**Required work:** Look through the material below. Return exactly the lines from the one with "Page size: 1500x1125." through the one with "Identify the document", both included.

**Information:**
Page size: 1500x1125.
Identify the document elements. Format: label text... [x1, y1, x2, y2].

...

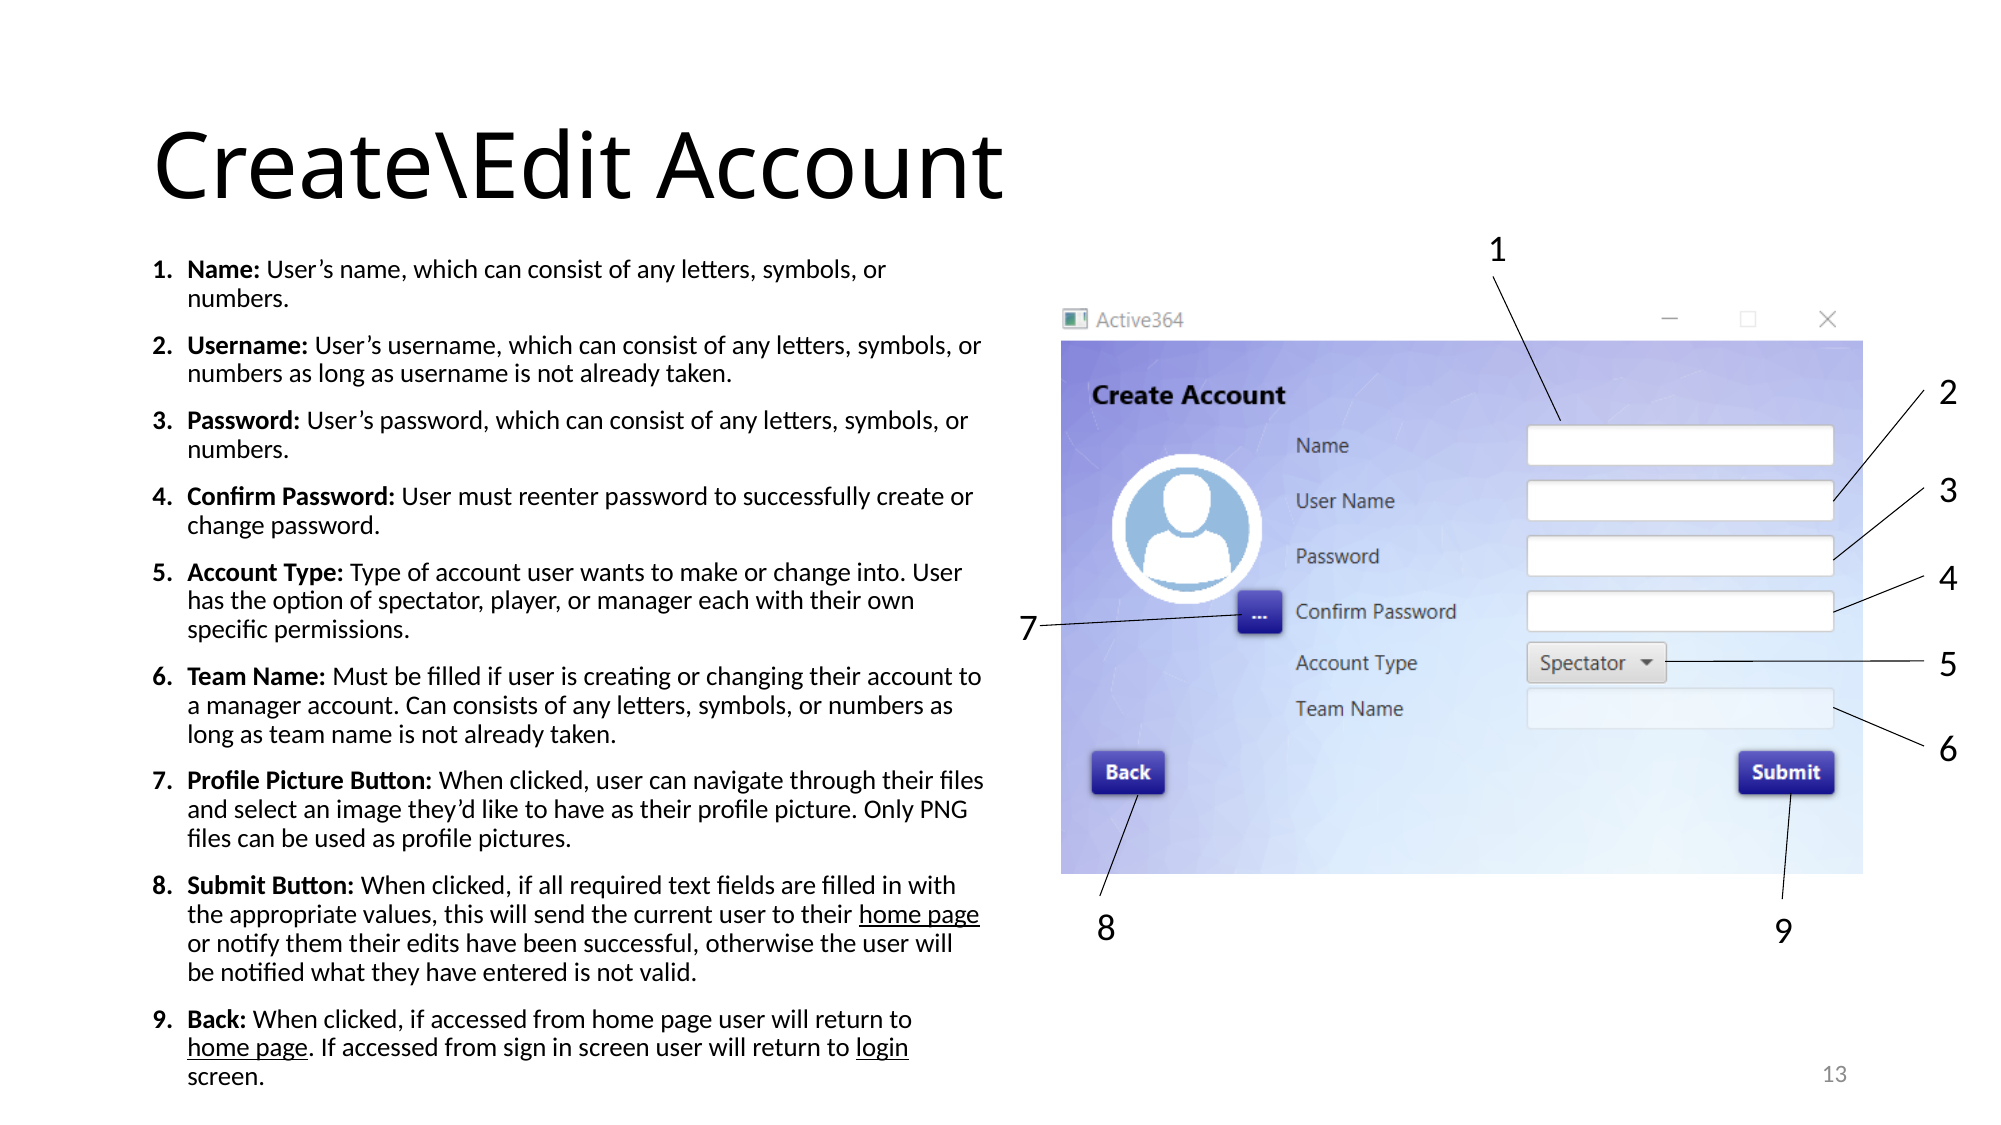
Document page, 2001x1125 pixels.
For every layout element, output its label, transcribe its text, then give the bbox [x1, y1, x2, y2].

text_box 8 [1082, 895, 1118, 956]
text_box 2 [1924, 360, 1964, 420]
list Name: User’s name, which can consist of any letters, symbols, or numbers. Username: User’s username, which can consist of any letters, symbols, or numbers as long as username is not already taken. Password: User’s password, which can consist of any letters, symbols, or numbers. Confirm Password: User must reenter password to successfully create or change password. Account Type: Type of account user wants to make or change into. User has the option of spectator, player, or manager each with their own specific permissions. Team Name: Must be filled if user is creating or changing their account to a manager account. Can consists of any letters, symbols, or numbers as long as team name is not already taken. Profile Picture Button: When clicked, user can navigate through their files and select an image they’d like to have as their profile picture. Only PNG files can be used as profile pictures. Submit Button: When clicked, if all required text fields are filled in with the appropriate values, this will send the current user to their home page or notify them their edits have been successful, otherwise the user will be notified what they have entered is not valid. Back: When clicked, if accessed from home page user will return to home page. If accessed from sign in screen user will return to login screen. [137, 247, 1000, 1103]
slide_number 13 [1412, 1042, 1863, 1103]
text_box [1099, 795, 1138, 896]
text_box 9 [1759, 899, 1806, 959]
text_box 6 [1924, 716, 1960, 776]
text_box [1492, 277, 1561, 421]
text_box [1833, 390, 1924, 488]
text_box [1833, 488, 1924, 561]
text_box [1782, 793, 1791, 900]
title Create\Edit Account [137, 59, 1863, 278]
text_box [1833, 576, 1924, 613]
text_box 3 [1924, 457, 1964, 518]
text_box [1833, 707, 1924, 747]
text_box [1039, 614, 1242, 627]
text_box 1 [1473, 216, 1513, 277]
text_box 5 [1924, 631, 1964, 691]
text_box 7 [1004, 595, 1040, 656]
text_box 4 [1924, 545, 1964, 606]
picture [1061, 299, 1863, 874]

**Solved problem:**
Page size: 1500x1125.
Identify the document elements. Format: label text... [x1, y1, x2, y2].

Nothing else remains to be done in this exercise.